We are going to have to one-hot encode the data, so let's do that

In [8]:
one_hot_data = avutils.util.one_hot_encode_sequences(raw_data.sequences)

## Loading a DeepLIFT model

Let's now set up a DeepLIFT model. In this tutorial, we will start with a keras model and use the deeplift autoconversion functions to create a DeepLIFT model. Note that it is not necessary to have a keras model; if you have a model trained with a different package, you can write your own conversion scripts to put it in the DeepLIFT format - information on how to do so is documented on the DeepLIFT repo https://github.com/kundajelab/deeplift#under-the-hood. For now, we will stick to the autoconversion.

We will start with loading a keras model. We're going to load a Keras graph model (version 0.3.2). When we load the model, we need to specify the weights and the configuration (the weights are stored in the .h5 format and the configuration is stored in the .yaml format)

In [12]:
import deeplift.conversion.keras_conversion as kc

keras_model_weights = "model_files/record_1_model_9vvXe_modelWeights.h5"
keras_model_yaml = "model_files/record_1_model_9vvXe_modelYaml.yaml"

keras_model = kc.load_keras_model(weights=keras_model_weights, yaml=keras_model_yaml)

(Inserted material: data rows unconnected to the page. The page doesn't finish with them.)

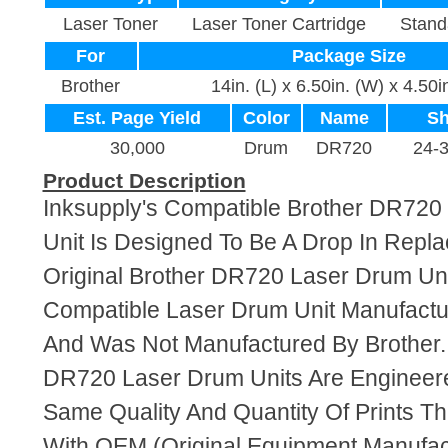
Laser Toner
Laser Toner Cartridge
Stand
For
Package Size
Brother
14in. (L) x 6.50in. (W) x 4.50i
Est. Page Yield
Color
Name
Sh
30,000
Drum
DR720
24-
Product Description
Inksupply's Compatible Brother DR72
Unit Is Designed To Be A Drop In Repl
Original Brother DR720 Laser Drum Unit
Compatible Laser Drum Unit Manufact
And Was Not Manufactured By Brother.
DR720 Laser Drum Units Are Engineer
Same Quality And Quantity Of Prints T
With OEM (Original Equipment Manufact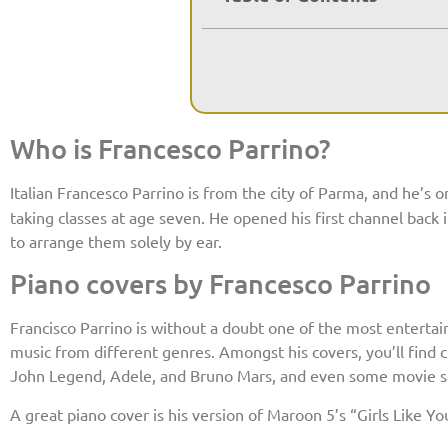
Who is Francesco Parrino?
Italian Francesco Parrino is from the city of Parma, and he’s 
taking classes at age seven. He opened his first channel bac
to arrange them solely by ear.
Piano covers by Francesco Parrino
Francisco Parrino is without a doubt one of the most entertain
music from different genres. Amongst his covers, you’ll find c
John Legend, Adele, and Bruno Mars, and even some movie s
A great piano cover is his version of Maroon 5’s “Girls Like Yo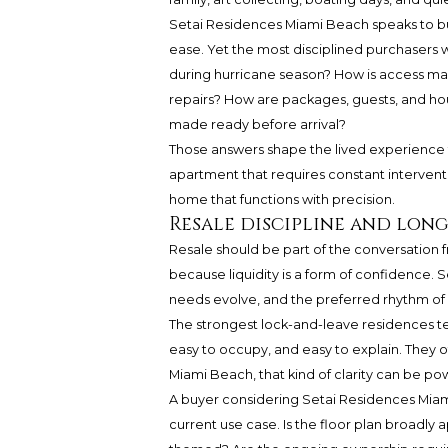
Setai Residences Miami Beach
speaks to b
ease. Yet the most disciplined purchasers w
during hurricane season? How is access ma
repairs? How are packages, guests, and ho
made ready before arrival?
Those answers shape the lived experience fa
apartment that requires constant interventi
home that functions with precision.
Resale discipline and lon
Resale should be part of the conversation 
because liquidity is a form of confidence. S
needs evolve, and the preferred rhythm of 
The strongest lock-and-leave residences te
easy to occupy, and easy to explain. They of
Miami Beach, that kind of clarity can be pow
A buyer considering
Setai Residences
Miami
current use case. Is the floor plan broadly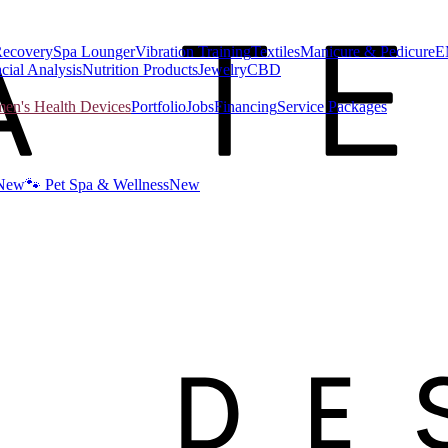
Recovery
Spa Lounger
Vibration Training
Textiles
Manicure & Pedicure
E
cial Analysis
Nutrition Products
Jewelry
CBD
n's Health Devices
Portfolio
Jobs
Financing
Service Packages
New
🐾 Pet Spa & Wellness
New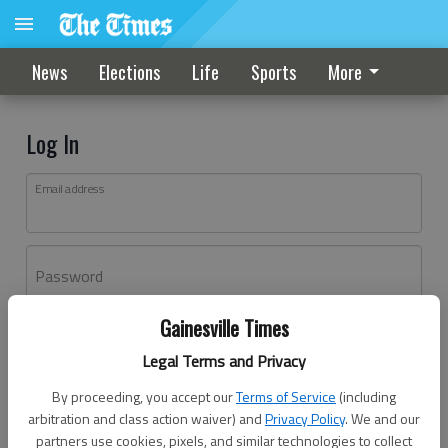
News
Elections
Life
Sports
More
Log In
Email address
Password
Gainesville Times
Log In
Legal Terms and Privacy
Forgot password?
By proceeding, you accept our
Terms of Service
(including
Don't have an account yet?
Register here
arbitration and class action waiver) and
Privacy Policy
. We and our
partners use cookies, pixels, and similar technologies to collect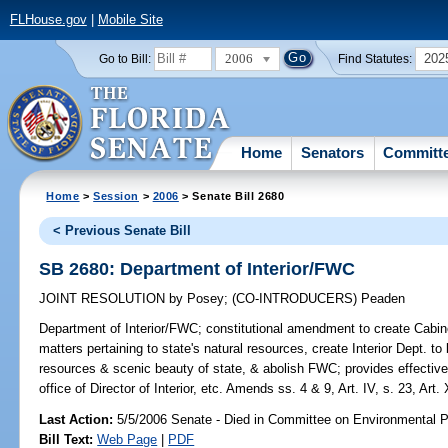
FLHouse.gov
|
Mobile Site
2006
202
Go to Bill:
Find Statutes:
Home
Senators
Committ
Home
>
Session
>
2006
> Senate Bill 2680
< Previous Senate Bill
SB 2680: Department of Interior/FWC
JOINT RESOLUTION
by
Posey
;
(CO-INTRODUCERS)
Peaden
Department of Interior/FWC;
constitutional amendment to create Cabinet 
matters pertaining to state's natural resources, create Interior Dept. to
resources & scenic beauty of state, & abolish FWC; provides effective 
office of Director of Interior, etc. Amends ss. 4 & 9, Art. IV, s. 23, Art. 
Last Action:
5/5/2006 Senate - Died in Committee on Environmental P
Bill Text:
Web Page
|
PDF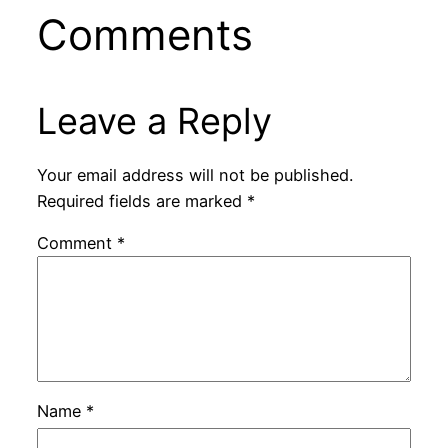
Comments
Leave a Reply
Your email address will not be published.
Required fields are marked
*
Comment
*
Name
*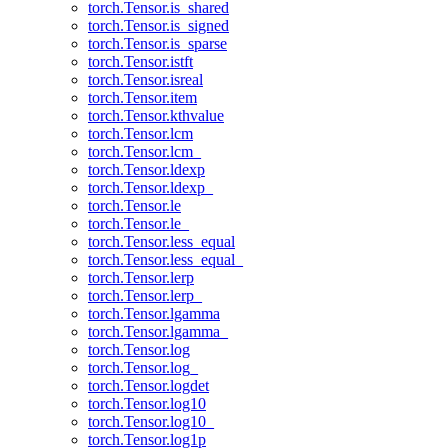
torch.Tensor.is_shared
torch.Tensor.is_signed
torch.Tensor.is_sparse
torch.Tensor.istft
torch.Tensor.isreal
torch.Tensor.item
torch.Tensor.kthvalue
torch.Tensor.lcm
torch.Tensor.lcm_
torch.Tensor.ldexp
torch.Tensor.ldexp_
torch.Tensor.le
torch.Tensor.le_
torch.Tensor.less_equal
torch.Tensor.less_equal_
torch.Tensor.lerp
torch.Tensor.lerp_
torch.Tensor.lgamma
torch.Tensor.lgamma_
torch.Tensor.log
torch.Tensor.log_
torch.Tensor.logdet
torch.Tensor.log10
torch.Tensor.log10_
torch.Tensor.log1p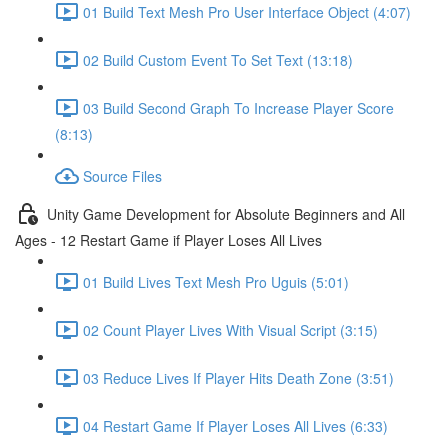
01 Build Text Mesh Pro User Interface Object (4:07)
02 Build Custom Event To Set Text (13:18)
03 Build Second Graph To Increase Player Score
(8:13)
Source Files
Unity Game Development for Absolute Beginners and All
Ages - 12 Restart Game if Player Loses All Lives
01 Build Lives Text Mesh Pro Uguis (5:01)
02 Count Player Lives With Visual Script (3:15)
03 Reduce Lives If Player Hits Death Zone (3:51)
04 Restart Game If Player Loses All Lives (6:33)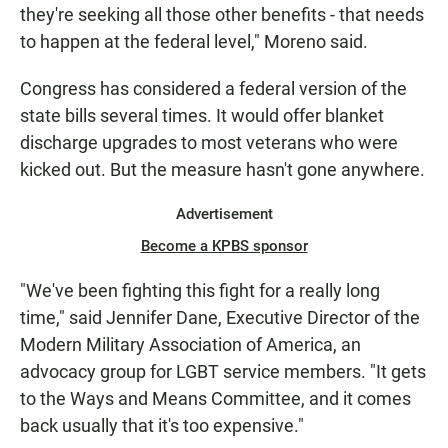
they're seeking all those other benefits - that needs
to happen at the federal level," Moreno said.
Congress has considered a federal version of the
state bills several times. It would offer blanket
discharge upgrades to most veterans who were
kicked out. But the measure hasn't gone anywhere.
Advertisement
Become a KPBS sponsor
"We've been fighting this fight for a really long
time," said Jennifer Dane, Executive Director of the
Modern Military Association of America, an
advocacy group for LGBT service members. "It gets
to the Ways and Means Committee, and it comes
back usually that it's too expensive."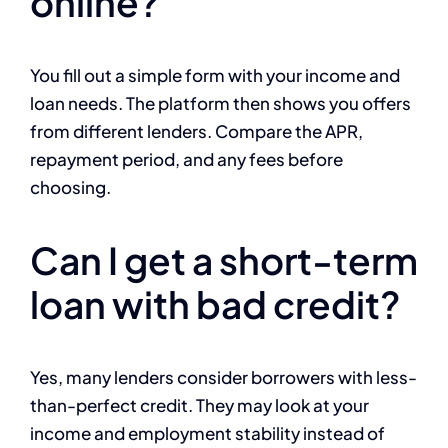
online?
You fill out a simple form with your income and
loan needs. The platform then shows you offers
from different lenders. Compare the APR,
repayment period, and any fees before
choosing.
Can I get a short-term
loan with bad credit?
Yes, many lenders consider borrowers with less-
than-perfect credit. They may look at your
income and employment stability instead of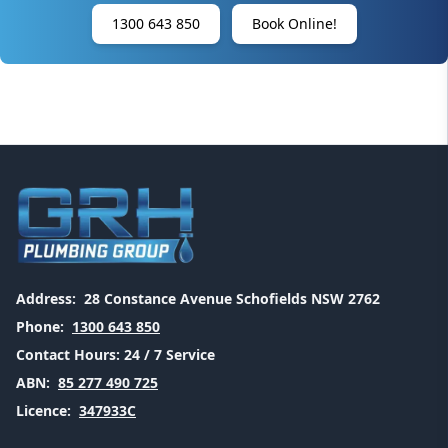
1300 643 850
Book Online!
Address:
28 Constance Avenue Schofields NSW 2762
Phone:
1300 643 850
Contact Hours:
24 / 7 Service
ABN:
85 277 490 725
Licence:
347933C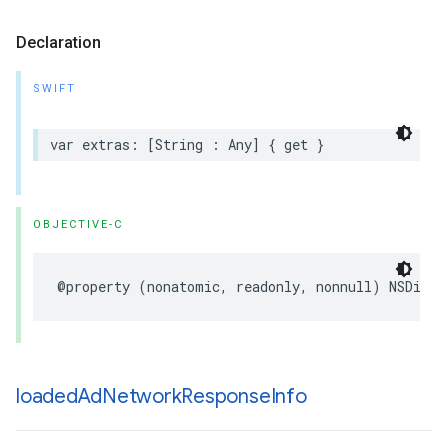
Declaration
SWIFT
var extras: [String : Any] { get }
OBJECTIVE-C
@property (nonatomic, readonly, nonnull) NSDicti
loaded
Ad
Network
Response
Info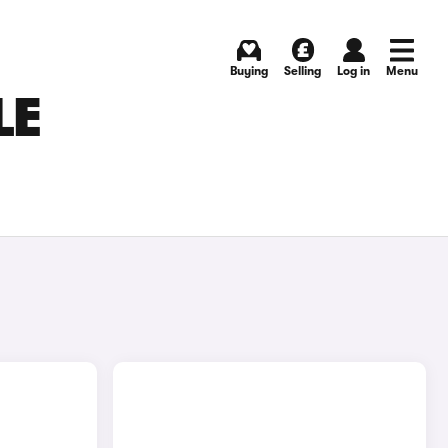
Buying
Selling
Log in
Menu
LE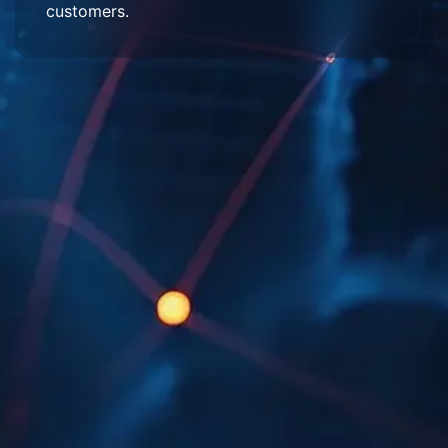
customers.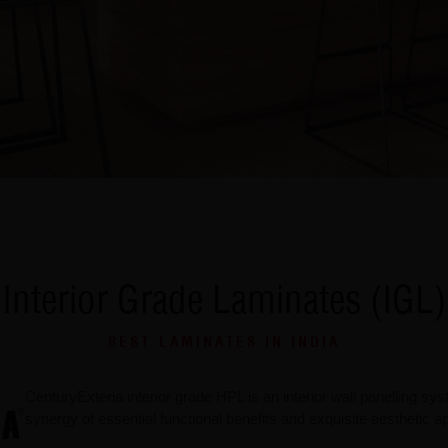
Interior Grade Laminates (IGL)
BEST LAMINATES IN INDIA
CenturyExteria interior grade HPL is an interior wall panelling s
synergy of essential functional benefits and exquisite aesthetic a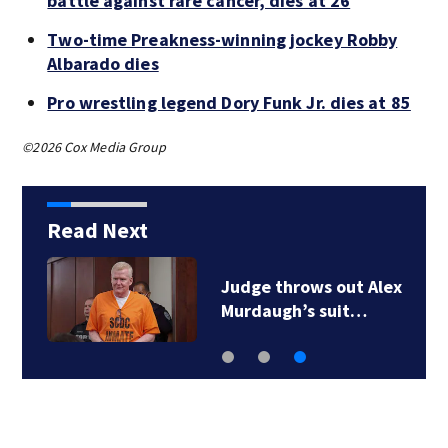
battle against rare cancer, dies at 26
Two-time Preakness-winning jockey Robby
Albarado dies
Pro wrestling legend Dory Funk Jr. dies at 85
©2026 Cox Media Group
Read Next
Judge throws out Alex
Murdaugh’s suit…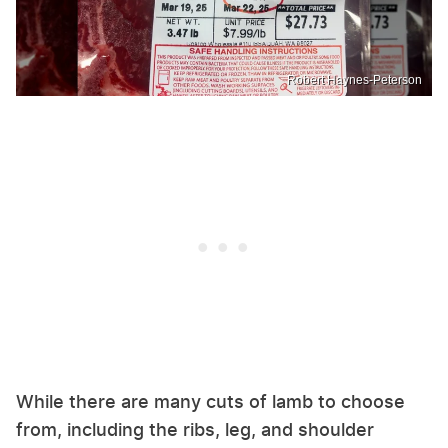
Robert Haynes-Peterson
While there are many cuts of lamb to choose
from, including the ribs, leg, and shoulder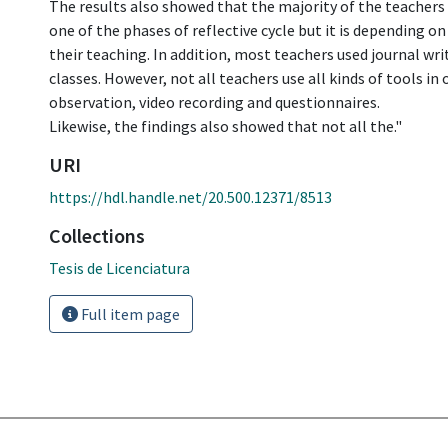
The results also showed that the majority of the teachers 
one of the phases of reflective cycle but it is depending on
their teaching. In addition, most teachers used journal writ
classes. However, not all teachers use all kinds of tools in 
observation, video recording and questionnaires.
Likewise, the findings also showed that not all the."
URI
https://hdl.handle.net/20.500.12371/8513
Collections
Tesis de Licenciatura
Full item page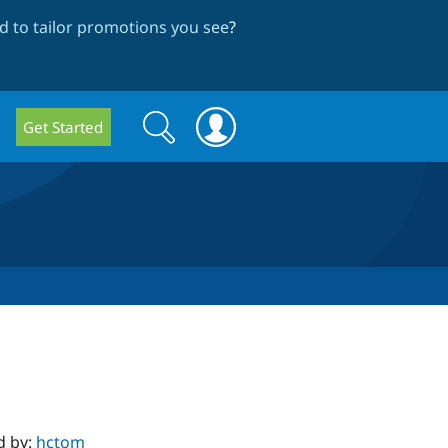
 to tailor promotions you see
?
Search
Search
Get Started
form
d by:
hctom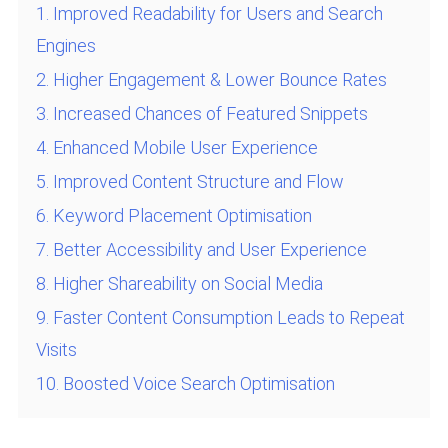
1. Improved Readability for Users and Search
Engines
2. Higher Engagement & Lower Bounce Rates
3. Increased Chances of Featured Snippets
4. Enhanced Mobile User Experience
5. Improved Content Structure and Flow
6. Keyword Placement Optimisation
7. Better Accessibility and User Experience
8. Higher Shareability on Social Media
9. Faster Content Consumption Leads to Repeat
Visits
10. Boosted Voice Search Optimisation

We will now convert the Keras model to the DeepLIFT format using the provided autoconverion functions. When we convert the model, we need to specify a reference to use

In [None]:
deeplift_model = kc.convert_graph_model(model=keras_model,
                    nonlinear_mxts_mode=nonlinear_mxts_mode,
                    dense_mxts_mode=dense_mxts_mode,
                    reference=reference)